┏━━
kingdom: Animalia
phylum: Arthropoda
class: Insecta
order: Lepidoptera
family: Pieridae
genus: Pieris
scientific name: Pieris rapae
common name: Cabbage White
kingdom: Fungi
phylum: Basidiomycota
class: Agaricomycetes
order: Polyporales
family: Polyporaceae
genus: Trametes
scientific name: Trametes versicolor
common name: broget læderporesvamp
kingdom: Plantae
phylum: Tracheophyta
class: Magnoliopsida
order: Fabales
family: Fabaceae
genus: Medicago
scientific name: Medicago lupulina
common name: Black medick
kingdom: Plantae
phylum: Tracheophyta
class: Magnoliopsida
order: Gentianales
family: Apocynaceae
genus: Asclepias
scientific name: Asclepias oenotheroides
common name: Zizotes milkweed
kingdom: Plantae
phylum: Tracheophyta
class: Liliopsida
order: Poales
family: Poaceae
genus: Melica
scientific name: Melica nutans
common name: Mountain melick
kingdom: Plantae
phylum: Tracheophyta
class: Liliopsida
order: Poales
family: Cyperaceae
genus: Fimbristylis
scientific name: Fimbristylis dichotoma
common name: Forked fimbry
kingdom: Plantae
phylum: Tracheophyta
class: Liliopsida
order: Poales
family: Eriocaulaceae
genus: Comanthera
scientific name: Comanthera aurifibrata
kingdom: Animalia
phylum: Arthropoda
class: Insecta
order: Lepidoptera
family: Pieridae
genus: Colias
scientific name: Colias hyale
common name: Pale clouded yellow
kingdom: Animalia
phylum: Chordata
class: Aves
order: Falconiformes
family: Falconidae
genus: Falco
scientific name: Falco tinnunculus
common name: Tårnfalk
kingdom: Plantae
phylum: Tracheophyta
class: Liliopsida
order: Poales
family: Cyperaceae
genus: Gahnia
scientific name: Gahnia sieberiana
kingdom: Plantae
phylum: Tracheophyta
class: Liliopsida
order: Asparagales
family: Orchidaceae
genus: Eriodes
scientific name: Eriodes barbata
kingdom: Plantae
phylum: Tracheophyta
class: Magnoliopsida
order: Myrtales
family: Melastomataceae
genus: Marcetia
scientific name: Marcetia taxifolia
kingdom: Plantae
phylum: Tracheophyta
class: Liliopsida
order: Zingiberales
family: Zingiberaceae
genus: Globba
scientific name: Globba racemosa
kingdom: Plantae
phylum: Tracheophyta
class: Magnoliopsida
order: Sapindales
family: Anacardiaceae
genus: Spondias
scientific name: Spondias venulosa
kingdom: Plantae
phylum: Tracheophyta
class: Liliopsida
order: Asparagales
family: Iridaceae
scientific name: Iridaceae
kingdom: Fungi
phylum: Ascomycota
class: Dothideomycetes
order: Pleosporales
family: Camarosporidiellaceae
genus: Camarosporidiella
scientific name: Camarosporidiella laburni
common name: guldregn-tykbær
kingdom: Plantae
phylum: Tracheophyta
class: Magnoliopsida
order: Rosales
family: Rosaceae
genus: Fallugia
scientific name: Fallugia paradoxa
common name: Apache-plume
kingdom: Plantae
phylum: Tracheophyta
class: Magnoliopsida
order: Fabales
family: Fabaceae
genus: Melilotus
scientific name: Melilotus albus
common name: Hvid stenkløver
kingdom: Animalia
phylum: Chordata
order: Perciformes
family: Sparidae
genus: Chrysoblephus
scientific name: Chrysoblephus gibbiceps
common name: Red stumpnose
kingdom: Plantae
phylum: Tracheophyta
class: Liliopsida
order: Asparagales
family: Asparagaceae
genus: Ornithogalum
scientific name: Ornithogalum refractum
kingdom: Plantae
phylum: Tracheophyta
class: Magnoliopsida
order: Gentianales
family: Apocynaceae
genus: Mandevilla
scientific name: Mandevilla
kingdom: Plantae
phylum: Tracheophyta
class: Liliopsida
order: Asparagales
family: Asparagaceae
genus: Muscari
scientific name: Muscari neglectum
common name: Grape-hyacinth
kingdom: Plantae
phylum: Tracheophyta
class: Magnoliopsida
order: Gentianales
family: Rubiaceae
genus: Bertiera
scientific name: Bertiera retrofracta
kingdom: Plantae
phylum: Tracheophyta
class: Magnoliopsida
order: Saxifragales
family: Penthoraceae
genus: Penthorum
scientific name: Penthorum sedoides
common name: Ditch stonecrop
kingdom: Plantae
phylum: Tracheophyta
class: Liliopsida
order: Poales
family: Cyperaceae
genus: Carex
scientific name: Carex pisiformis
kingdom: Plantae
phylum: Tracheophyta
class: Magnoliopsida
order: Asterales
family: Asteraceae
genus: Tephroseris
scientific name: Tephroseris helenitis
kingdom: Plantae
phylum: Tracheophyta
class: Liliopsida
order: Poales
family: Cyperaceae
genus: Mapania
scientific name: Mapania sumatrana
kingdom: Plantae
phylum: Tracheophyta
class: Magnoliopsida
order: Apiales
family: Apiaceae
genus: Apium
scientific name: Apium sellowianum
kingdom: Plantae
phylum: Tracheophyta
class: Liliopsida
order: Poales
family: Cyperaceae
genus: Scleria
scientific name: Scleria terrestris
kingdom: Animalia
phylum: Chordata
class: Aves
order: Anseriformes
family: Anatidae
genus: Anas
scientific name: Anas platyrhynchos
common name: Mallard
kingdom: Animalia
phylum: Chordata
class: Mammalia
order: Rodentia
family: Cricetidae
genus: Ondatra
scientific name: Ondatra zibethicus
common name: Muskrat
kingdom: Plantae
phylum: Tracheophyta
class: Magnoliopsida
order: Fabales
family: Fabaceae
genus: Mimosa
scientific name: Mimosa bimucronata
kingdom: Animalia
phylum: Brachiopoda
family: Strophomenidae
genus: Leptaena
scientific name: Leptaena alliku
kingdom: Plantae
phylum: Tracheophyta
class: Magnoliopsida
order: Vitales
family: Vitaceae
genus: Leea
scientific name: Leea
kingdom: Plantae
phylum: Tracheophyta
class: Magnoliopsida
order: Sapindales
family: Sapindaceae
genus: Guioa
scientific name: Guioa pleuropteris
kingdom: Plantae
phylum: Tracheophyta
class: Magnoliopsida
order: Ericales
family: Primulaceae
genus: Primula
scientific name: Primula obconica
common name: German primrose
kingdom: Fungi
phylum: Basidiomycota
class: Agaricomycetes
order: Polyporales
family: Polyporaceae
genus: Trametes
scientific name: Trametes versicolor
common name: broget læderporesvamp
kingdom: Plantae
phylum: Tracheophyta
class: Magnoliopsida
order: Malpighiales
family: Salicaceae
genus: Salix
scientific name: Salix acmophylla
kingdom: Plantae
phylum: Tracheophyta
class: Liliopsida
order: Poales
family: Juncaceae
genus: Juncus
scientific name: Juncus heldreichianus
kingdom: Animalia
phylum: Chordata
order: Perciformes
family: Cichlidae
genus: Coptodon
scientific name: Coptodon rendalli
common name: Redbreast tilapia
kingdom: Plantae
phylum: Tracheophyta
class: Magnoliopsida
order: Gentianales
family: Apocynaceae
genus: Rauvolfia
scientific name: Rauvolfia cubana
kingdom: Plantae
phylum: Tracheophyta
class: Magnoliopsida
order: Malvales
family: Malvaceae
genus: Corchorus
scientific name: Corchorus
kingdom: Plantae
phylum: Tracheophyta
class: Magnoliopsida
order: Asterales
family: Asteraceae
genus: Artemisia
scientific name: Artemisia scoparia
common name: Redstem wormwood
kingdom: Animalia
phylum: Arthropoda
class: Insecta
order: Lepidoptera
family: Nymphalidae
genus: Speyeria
┗━━
● PROBLEM TO WORK ON
Print every line of the records above, copying each one without any change.

● EXERCISE RESPONSE
kingdom: Animalia
phylum: Arthropoda
class: Insecta
order: Lepidoptera
family: Pieridae
genus: Pieris
scientific name: Pieris rapae
common name: Cabbage White
kingdom: Fungi
phylum: Basidiomycota
class: Agaricomycetes
order: Polyporales
family: Polyporaceae
genus: Trametes
scientific name: Trametes versicolor
common name: broget læderporesvamp
kingdom: Plantae
phylum: Tracheophyta
class: Magnoliopsida
order: Fabales
family: Fabaceae
genus: Medicago
scientific name: Medicago lupulina
common name: Black medick
kingdom: Plantae
phylum: Tracheophyta
class: Magnoliopsida
order: Gentianales
family: Apocynaceae
genus: Asclepias
scientific name: Asclepias oenotheroides
common name: Zizotes milkweed
kingdom: Plantae
phylum: Tracheophyta
class: Liliopsida
order: Poales
family: Poaceae
genus: Melica
scientific name: Melica nutans
common name: Mountain melick
kingdom: Plantae
phylum: Tracheophyta
class: Liliopsida
order: Poales
family: Cyperaceae
genus: Fimbristylis
scientific name: Fimbristylis dichotoma
common name: Forked fimbry
kingdom: Plantae
phylum: Tracheophyta
class: Liliopsida
order: Poales
family: Eriocaulaceae
genus: Comanthera
scientific name: Comanthera aurifibrata
kingdom: Animalia
phylum: Arthropoda
class: Insecta
order: Lepidoptera
family: Pieridae
genus: Colias
scientific name: Colias hyale
common name: Pale clouded yellow
kingdom: Animalia
phylum: Chordata
class: Aves
order: Falconiformes
family: Falconidae
genus: Falco
scientific name: Falco tinnunculus
common name: Tårnfalk
kingdom: Plantae
phylum: Tracheophyta
class: Liliopsida
order: Poales
family: Cyperaceae
genus: Gahnia
scientific name: Gahnia sieberiana
kingdom: Plantae
phylum: Tracheophyta
class: Liliopsida
order: Asparagales
family: Orchidaceae
genus: Eriodes
scientific name: Eriodes barbata
kingdom: Plantae
phylum: Tracheophyta
class: Magnoliopsida
order: Myrtales
family: Melastomataceae
genus: Marcetia
scientific name: Marcetia taxifolia
kingdom: Plantae
phylum: Tracheophyta
class: Liliopsida
order: Zingiberales
family: Zingiberaceae
genus: Globba
scientific name: Globba racemosa
kingdom: Plantae
phylum: Tracheophyta
class: Magnoliopsida
order: Sapindales
family: Anacardiaceae
genus: Spondias
scientific name: Spondias venulosa
kingdom: Plantae
phylum: Tracheophyta
class: Liliopsida
order: Asparagales
family: Iridaceae
scientific name: Iridaceae
kingdom: Fungi
phylum: Ascomycota
class: Dothideomycetes
order: Pleosporales
family: Camarosporidiellaceae
genus: Camarosporidiella
scientific name: Camarosporidiella laburni
common name: guldregn-tykbær
kingdom: Plantae
phylum: Tracheophyta
class: Magnoliopsida
order: Rosales
family: Rosaceae
genus: Fallugia
scientific name: Fallugia paradoxa
common name: Apache-plume
kingdom: Plantae
phylum: Tracheophyta
class: Magnoliopsida
order: Fabales
family: Fabaceae
genus: Melilotus
scientific name: Melilotus albus
common name: Hvid stenkløver
kingdom: Animalia
phylum: Chordata
order: Perciformes
family: Sparidae
genus: Chrysoblephus
scientific name: Chrysoblephus gibbiceps
common name: Red stumpnose
kingdom: Plantae
phylum: Tracheophyta
class: Liliopsida
order: Asparagales
family: Asparagaceae
genus: Ornithogalum
scientific name: Ornithogalum refractum
kingdom: Plantae
phylum: Tracheophyta
class: Magnoliopsida
order: Gentianales
family: Apocynaceae
genus: Mandevilla
scientific name: Mandevilla
kingdom: Plantae
phylum: Tracheophyta
class: Liliopsida
order: Asparagales
family: Asparagaceae
genus: Muscari
scientific name: Muscari neglectum
common name: Grape-hyacinth
kingdom: Plantae
phylum: Tracheophyta
class: Magnoliopsida
order: Gentianales
family: Rubiaceae
genus: Bertiera
scientific name: Bertiera retrofracta
kingdom: Plantae
phylum: Tracheophyta
class: Magnoliopsida
order: Saxifragales
family: Penthoraceae
genus: Penthorum
scientific name: Penthorum sedoides
common name: Ditch stonecrop
kingdom: Plantae
phylum: Tracheophyta
class: Liliopsida
order: Poales
family: Cyperaceae
genus: Carex
scientific name: Carex pisiformis
kingdom: Plantae
phylum: Tracheophyta
class: Magnoliopsida
order: Asterales
family: Asteraceae
genus: Tephroseris
scientific name: Tephroseris helenitis
kingdom: Plantae
phylum: Tracheophyta
class: Liliopsida
order: Poales
family: Cyperaceae
genus: Mapania
scientific name: Mapania sumatrana
kingdom: Plantae
phylum: Tracheophyta
class: Magnoliopsida
order: Apiales
family: Apiaceae
genus: Apium
scientific name: Apium sellowianum
kingdom: Plantae
phylum: Tracheophyta
class: Liliopsida
order: Poales
family: Cyperaceae
genus: Scleria
scientific name: Scleria terrestris
kingdom: Animalia
phylum: Chordata
class: Aves
order: Anseriformes
family: Anatidae
genus: Anas
scientific name: Anas platyrhynchos
common name: Mallard
kingdom: Animalia
phylum: Chordata
class: Mammalia
order: Rodentia
family: Cricetidae
genus: Ondatra
scientific name: Ondatra zibethicus
common name: Muskrat
kingdom: Plantae
phylum: Tracheophyta
class: Magnoliopsida
order: Fabales
family: Fabaceae
genus: Mimosa
scientific name: Mimosa bimucronata
kingdom: Animalia
phylum: Brachiopoda
family: Strophomenidae
genus: Leptaena
scientific name: Leptaena alliku
kingdom: Plantae
phylum: Tracheophyta
class: Magnoliopsida
order: Vitales
family: Vitaceae
genus: Leea
scientific name: Leea
kingdom: Plantae
phylum: Tracheophyta
class: Magnoliopsida
order: Sapindales
family: Sapindaceae
genus: Guioa
scientific name: Guioa pleuropteris
kingdom: Plantae
phylum: Tracheophyta
class: Magnoliopsida
order: Ericales
family: Primulaceae
genus: Primula
scientific name: Primula obconica
common name: German primrose
kingdom: Fungi
phylum: Basidiomycota
class: Agaricomycetes
order: Polyporales
family: Polyporaceae
genus: Trametes
scientific name: Trametes versicolor
common name: broget læderporesvamp
kingdom: Plantae
phylum: Tracheophyta
class: Magnoliopsida
order: Malpighiales
family: Salicaceae
genus: Salix
scientific name: Salix acmophylla
kingdom: Plantae
phylum: Tracheophyta
class: Liliopsida
order: Poales
family: Juncaceae
genus: Juncus
scientific name: Juncus heldreichianus
kingdom: Animalia
phylum: Chordata
order: Perciformes
family: Cichlidae
genus: Coptodon
scientific name: Coptodon rendalli
common name: Redbreast tilapia
kingdom: Plantae
phylum: Tracheophyta
class: Magnoliopsida
order: Gentianales
family: Apocynaceae
genus: Rauvolfia
scientific name: Rauvolfia cubana
kingdom: Plantae
phylum: Tracheophyta
class: Magnoliopsida
order: Malvales
family: Malvaceae
genus: Corchorus
scientific name: Corchorus
kingdom: Plantae
phylum: Tracheophyta
class: Magnoliopsida
order: Asterales
family: Asteraceae
genus: Artemisia
scientific name: Artemisia scoparia
common name: Redstem wormwood
kingdom: Animalia
phylum: Arthropoda
class: Insecta
order: Lepidoptera
family: Nymphalidae
genus: Speyeria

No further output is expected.